:: PASSAGE SHOWN ::

Mohammed Ibrahim (MI) screened the title and abstract of all studies identified
by the above search strategy and obtained the full articles for all potentially
relevant trials. MI and William McGuire (WM) re-assessed independently the
full text of these reports using an eligibility form based on the pre-specified
inclusion criteria. We excluded studies that did not meet all of the inclusion
criteria. The reviewers resolve any disagreements by discussion until consensus
was achieved.
2. MI and WM used the criteria and standard methods
of the Cochrane Neonatal Review Group to assess independently the methodological
quality of the included trial in terms of allocation concealment, blinding
of parents or carers and assessors to intervention, and completeness of assessment
in all randomised individuals.
3. MI and WM used a data collection
form to aid extraction of relevant information and data from the included
study. Each reviewer extracted the data separately, compared data, and resolved
differences by discussion
4. We have presented outcomes for categorical
data as relative risk, risk difference, and number needed to treat, with
respective 95% confidence intervals. For continuous data, we planned to use
the weighted mean difference with 95% confidence interval.

:::
:: INFORMATION PROVIDED ::

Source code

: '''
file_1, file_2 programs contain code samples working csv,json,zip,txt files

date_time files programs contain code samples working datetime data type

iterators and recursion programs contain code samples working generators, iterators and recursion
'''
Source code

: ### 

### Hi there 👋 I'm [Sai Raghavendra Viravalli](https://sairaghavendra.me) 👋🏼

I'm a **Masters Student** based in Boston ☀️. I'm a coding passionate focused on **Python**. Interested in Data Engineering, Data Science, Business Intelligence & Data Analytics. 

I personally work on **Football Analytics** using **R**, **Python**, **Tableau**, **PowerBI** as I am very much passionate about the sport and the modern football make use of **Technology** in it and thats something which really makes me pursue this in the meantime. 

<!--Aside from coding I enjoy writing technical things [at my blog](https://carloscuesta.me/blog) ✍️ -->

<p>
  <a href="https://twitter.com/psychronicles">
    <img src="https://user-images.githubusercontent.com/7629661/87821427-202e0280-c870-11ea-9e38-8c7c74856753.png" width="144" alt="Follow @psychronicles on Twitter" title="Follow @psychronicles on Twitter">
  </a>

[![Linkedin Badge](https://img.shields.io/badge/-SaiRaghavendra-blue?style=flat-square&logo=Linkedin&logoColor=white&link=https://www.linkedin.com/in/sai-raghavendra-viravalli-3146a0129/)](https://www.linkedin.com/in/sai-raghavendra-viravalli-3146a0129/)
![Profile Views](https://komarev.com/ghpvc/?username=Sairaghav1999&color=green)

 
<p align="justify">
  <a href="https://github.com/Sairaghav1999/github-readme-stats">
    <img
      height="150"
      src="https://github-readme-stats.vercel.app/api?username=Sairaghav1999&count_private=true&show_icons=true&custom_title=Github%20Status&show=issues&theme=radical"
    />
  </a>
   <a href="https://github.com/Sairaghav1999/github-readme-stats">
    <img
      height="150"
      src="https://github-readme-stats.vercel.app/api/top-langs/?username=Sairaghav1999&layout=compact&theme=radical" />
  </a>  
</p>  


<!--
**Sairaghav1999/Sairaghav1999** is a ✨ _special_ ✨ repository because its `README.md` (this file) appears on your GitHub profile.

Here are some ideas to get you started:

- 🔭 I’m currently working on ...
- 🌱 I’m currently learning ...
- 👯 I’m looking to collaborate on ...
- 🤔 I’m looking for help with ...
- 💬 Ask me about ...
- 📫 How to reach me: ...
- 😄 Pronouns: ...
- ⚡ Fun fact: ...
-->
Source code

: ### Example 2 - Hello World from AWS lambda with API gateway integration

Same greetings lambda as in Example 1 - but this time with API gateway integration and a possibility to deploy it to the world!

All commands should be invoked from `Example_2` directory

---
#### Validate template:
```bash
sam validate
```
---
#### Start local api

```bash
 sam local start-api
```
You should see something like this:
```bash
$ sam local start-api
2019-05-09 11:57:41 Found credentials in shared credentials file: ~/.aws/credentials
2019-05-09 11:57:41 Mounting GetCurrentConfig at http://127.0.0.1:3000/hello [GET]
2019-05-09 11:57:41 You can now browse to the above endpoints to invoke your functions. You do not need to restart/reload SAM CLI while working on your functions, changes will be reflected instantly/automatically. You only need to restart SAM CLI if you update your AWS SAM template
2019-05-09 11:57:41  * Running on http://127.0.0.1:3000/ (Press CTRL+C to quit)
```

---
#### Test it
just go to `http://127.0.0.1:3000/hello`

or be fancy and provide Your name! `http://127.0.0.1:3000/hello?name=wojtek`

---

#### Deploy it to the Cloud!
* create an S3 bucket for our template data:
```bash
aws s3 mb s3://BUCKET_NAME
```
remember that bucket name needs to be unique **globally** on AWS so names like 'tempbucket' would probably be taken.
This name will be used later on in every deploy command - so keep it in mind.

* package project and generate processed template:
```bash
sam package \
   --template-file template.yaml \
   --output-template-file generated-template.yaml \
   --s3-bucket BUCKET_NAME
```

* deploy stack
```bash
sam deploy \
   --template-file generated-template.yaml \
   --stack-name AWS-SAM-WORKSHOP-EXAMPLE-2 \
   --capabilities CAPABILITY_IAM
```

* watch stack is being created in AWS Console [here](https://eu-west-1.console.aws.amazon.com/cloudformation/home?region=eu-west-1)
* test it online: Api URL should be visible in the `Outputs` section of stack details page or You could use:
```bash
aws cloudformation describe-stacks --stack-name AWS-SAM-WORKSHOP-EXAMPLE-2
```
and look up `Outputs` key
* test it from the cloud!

:::

_PROBLEM STATEMENT_: Reproduce the text on review methods between "2. MI and WM" and "all randomised individuals.", inclusive, renaming "carers" as "caregivers". The items are independent material and have no connection to the text on review methods.

_SOLUTION FOR THIS EXERCISE_:
2. MI and WM used the criteria and standard methods
of the Cochrane Neonatal Review Group to assess independently the methodological
quality of the included trial in terms of allocation concealment, blinding
of parents or caregivers and assessors to intervention, and completeness of assessment
in all randomised individuals.